Nove nomi pesanti, un tavolo solo. BlackRock, Coinbase e Strategy — insieme ad altre sei società del settore — hanno annunciato la nascita del Bitcoin Security Consortium: un’alleanza di settore per definire standard comuni di sicurezza e custodia degli asset digitali. È il tipo di notizia che non muove il prezzo di un dollaro nel giorno dell’annuncio, e che tra qualche anno verrà citata come uno spartiacque: il momento in cui i maggiori detentori istituzionali di Bitcoin hanno smesso di custodire ciascuno a modo proprio e hanno cominciato a scrivere le regole insieme.
Perché adesso: la lezione delle backdoor
Il tempismo non è casuale. L’annuncio arriva a pochi giorni dall’hack da 6,25 milioni su WEMIX e dall’allarme di CZ sulle backdoor ereditate nelle acquisizioni tra exchange: il fondatore di Binance aveva messo il dito esattamente sul problema che un consorzio di standard può affrontare — la sicurezza di una piattaforma non è verificabile dall’esterno, e nemmeno, a volte, dal suo nuovo proprietario. Standard condivisi, audit incrociati e requisiti minimi comuni sono la risposta classica che ogni industria matura dà a questo tipo di asimmetria informativa: è successo con le banche, con l’aviazione, con il cloud. Che a guidare il processo siano il più grande gestore di risparmio del mondo, il più grande exchange americano e la più grande tesoreria aziendale in Bitcoin dice quanto capitale ha ormai bisogno di quelle garanzie.
Strategy e il «net bitcoin per share»: anche la trasparenza si standardizza
Nella stessa finestra, Strategy ha introdotto una nuova famiglia di metriche di valutazione, a partire dal «net bitcoin per share»: i bitcoin netti — al netto del debito — che corrispondono a ogni azione.
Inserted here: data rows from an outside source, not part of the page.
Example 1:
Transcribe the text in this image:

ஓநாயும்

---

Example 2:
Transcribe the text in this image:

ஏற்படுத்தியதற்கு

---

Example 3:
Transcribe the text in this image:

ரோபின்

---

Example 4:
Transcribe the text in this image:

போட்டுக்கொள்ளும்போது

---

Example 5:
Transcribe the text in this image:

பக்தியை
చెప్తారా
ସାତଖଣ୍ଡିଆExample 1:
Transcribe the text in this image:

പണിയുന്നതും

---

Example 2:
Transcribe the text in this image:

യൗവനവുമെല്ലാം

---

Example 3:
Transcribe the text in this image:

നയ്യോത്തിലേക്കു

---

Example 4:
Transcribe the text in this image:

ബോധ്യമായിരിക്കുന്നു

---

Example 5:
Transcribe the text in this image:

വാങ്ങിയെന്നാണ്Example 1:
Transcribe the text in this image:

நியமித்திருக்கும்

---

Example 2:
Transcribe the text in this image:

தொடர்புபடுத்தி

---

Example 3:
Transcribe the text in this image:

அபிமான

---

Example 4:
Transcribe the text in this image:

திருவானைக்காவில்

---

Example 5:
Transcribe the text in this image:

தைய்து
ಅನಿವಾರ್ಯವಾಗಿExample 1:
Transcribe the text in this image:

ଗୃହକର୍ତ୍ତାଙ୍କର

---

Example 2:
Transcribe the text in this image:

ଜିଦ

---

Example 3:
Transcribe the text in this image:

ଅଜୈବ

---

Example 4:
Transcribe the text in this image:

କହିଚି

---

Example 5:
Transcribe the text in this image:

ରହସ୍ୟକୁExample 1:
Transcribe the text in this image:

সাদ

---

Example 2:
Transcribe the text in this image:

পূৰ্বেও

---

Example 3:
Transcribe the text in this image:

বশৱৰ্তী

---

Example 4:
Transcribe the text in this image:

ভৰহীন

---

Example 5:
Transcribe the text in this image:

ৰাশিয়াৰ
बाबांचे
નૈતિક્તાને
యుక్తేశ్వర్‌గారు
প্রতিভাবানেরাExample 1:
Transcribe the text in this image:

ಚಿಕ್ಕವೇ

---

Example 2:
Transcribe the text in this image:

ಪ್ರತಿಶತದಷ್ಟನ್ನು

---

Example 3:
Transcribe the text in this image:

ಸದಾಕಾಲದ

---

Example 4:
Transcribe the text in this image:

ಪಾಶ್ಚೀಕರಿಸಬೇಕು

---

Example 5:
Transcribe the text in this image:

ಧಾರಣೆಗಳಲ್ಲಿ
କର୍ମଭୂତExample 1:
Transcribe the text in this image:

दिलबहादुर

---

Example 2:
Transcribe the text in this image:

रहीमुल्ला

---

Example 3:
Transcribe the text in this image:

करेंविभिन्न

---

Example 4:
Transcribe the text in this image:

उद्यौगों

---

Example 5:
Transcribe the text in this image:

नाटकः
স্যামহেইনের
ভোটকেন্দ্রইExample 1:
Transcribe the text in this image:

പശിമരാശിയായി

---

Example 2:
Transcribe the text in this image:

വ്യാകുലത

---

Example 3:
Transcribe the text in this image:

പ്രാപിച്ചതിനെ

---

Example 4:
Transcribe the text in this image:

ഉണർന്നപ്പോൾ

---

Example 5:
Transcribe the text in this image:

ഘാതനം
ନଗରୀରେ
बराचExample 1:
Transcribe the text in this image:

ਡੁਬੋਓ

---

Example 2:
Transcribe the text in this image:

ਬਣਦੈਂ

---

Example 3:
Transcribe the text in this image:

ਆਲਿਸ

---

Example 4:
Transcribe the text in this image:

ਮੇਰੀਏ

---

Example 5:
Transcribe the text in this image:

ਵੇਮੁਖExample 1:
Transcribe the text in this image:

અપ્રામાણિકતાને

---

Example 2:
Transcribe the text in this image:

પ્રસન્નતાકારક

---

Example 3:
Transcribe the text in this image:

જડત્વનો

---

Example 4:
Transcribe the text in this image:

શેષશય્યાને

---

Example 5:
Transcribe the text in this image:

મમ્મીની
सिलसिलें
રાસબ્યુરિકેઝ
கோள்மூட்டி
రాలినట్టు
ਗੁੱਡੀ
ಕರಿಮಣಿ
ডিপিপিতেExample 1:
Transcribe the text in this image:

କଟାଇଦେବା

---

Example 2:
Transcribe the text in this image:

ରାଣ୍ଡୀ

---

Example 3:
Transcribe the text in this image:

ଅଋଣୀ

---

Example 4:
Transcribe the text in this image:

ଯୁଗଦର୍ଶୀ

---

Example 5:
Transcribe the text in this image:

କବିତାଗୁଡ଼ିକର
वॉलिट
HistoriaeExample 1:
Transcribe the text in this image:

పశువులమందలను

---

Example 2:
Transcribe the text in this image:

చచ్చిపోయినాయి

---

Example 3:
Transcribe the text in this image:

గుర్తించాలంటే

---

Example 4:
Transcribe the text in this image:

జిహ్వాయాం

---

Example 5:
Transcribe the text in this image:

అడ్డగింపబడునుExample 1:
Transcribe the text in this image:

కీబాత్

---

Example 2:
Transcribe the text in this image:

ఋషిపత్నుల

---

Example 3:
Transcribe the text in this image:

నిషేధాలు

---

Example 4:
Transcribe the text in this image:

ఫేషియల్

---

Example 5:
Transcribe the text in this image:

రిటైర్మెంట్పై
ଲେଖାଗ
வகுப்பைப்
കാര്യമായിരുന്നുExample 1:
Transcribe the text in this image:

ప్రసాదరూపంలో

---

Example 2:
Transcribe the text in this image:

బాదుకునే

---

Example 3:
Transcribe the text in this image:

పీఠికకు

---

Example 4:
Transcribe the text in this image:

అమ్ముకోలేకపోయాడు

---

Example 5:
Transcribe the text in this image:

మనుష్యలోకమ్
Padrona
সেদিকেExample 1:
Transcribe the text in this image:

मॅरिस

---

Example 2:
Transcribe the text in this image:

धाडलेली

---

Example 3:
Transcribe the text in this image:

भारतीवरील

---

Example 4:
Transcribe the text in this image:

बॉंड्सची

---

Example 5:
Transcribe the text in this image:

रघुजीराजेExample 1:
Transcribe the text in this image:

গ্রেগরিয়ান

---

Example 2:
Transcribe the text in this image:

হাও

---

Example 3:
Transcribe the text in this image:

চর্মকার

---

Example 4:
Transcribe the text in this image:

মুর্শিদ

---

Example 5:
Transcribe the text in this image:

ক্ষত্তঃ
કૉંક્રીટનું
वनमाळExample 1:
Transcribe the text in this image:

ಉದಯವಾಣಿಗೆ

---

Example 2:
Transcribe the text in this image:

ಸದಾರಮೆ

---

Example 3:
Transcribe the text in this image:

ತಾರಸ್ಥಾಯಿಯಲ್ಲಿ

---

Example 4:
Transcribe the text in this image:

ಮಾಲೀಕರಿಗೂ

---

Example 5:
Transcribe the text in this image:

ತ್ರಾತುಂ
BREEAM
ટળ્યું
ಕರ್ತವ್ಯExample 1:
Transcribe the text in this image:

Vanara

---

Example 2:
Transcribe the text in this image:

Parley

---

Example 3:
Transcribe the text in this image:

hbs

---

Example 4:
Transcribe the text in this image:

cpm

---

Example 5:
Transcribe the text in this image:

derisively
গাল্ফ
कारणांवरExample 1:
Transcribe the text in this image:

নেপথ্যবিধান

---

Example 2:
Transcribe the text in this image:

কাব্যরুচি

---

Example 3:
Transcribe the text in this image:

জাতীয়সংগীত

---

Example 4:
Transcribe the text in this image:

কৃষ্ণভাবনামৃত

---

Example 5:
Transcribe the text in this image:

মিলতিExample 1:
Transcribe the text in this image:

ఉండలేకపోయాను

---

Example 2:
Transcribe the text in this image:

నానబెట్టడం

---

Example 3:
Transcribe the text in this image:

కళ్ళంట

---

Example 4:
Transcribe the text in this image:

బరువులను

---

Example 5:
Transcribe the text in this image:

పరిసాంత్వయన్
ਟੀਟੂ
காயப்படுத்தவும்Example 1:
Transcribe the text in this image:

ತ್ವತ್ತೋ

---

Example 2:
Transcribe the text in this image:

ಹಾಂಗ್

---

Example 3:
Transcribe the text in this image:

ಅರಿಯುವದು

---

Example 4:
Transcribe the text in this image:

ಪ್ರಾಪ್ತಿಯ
È la risposta a una critica che accompagna da mesi le società-tesoreria: il valore dell’involucro azionario può scostarsi molto da quello del sottostante, e servono numeri standard per misurare lo scarto. Metriche di trasparenza da un lato, standard di custodia dall’altro: sono due facce dello stesso processo di istituzionalizzazione — quello che Bitcoin Scientifico ha misurato come consolidamento del capitale di fiducia — che procede indipendentemente dal ciclo del prezzo, e anzi accelera proprio nelle fasi in cui il prezzo langue.
Cosa cambia per chi investe
Tre conseguenze pratiche, con tempi diversi. Nel breve, nulla: il consorzio dovrà tradurre le intenzioni in requisiti, e i requisiti in certificazioni. Nel medio, la selezione: le piattaforme che non potranno permettersi gli standard — per costi o per opacità — perderanno l’accesso al capitale istituzionale, accelerando il consolidamento già innescato dalle regole europee. Nel lungo, la banalizzazione della custodia: se la sicurezza diventa uno standard verificabile anziché una promessa di marketing, si riduce il principale rischio non di mercato che grava su chi detiene asset digitali tramite terzi. Resta la regola di sempre: gli standard proteggono dalle falle altrui, non dalle proprie — la custodia diretta e la verifica delle piattaforme rimangono responsabilità di chi investe.